How to choose between various minimally invasive procedures?
So many surgical treatment options for hemorrhoids, which means that there is no one surgical procedure that is perfectly suited for all hemorrhoids, and no one procedure is absolutely minimally invasive. The procedures can generally be divided into two main categories.
1, is the lifting of hemorrhoid tissue to restore it to its normal anatomical position, including rubber band ligation (COOK hemorrhoid gun, RBL), hemorrhoid injection (various sclerosing agents), hemorrhoid artery ligation (DGHAL), PPH, TST, etc. Such procedures are not completely non-invasive, all of which can play a role in lifting hemorrhoid tissue to treat blood in the stool and prolapse.
2, is the removal of hemorrhoidal tissue surgery, that is, the traditional external peeling internal ligation, including the current variety of electrosurgery equipment (ultrasonic knife, Ligasure, HCPT) directly remove bleeding, prolapsed hemorrhoid tissue, surgical efficacy, low recurrence rate, but relatively large damage, pain heavy. We can look at a chart below to understand the staged treatment of hemorrhoids.

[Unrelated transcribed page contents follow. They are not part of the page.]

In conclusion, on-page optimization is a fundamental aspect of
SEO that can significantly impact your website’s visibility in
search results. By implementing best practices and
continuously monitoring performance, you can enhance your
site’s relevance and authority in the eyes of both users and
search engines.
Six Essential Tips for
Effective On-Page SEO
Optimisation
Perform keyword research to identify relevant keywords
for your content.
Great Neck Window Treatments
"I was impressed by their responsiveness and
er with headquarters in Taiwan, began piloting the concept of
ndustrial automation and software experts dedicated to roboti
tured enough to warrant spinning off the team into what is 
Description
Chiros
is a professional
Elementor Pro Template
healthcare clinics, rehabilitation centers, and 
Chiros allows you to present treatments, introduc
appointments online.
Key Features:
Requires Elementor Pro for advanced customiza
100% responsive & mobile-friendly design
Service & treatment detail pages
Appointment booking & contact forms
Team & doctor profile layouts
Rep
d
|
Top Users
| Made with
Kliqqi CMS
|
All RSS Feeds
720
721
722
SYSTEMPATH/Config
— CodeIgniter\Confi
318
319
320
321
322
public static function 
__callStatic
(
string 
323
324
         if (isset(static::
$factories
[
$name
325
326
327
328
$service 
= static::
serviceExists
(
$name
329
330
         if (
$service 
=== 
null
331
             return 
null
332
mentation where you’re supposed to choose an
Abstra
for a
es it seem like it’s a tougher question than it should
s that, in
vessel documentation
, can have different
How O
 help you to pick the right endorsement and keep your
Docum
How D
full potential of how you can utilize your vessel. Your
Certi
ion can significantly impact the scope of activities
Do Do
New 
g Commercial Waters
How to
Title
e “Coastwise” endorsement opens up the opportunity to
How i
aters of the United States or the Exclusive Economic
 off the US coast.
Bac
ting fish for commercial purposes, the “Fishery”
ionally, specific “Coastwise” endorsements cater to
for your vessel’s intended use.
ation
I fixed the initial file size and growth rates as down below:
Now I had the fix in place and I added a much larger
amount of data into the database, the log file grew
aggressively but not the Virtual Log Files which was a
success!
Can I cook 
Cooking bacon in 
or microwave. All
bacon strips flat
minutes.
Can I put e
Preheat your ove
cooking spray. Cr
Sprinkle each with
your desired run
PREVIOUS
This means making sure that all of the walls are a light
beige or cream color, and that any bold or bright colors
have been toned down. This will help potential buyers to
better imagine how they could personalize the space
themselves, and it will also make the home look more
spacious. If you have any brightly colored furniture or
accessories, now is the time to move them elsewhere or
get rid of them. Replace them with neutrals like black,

How do I decide which procedure to apply?
1.The specific type of surgery chosen is based on the condition and the degree of hemorrhoid prolapse, but also on the anatomical structure of the anal canal, the presence of inflammation, previous surgical history, the doctor’s proficiency and preference for a certain surgical procedure, etc.
2. Currently, treatment is individualized and it is difficult to have one standard procedure to treat all types of hemorrhoids, such as PPH followed by a combination of multiple surgical methods such as external hemorrhoidectomy.
Is the surgery really painful?
The days of holding up the wall after surgery are basically over. At present, we are able to achieve pain-free surgery, with various analgesic drugs and analgesic modalities to intervene after surgery. Remember, the doctor and nurse are with you when the pain is there.
Is the postoperative period a one-time event?
No, never. We need to take care of the anus and continue to develop good habits of living, eating and defecating to prevent recurrence. The surgery mainly solves the problems of blood in the stool and prolapse. Anal itching, overflow, discomfort and constipation need to continue to be treated.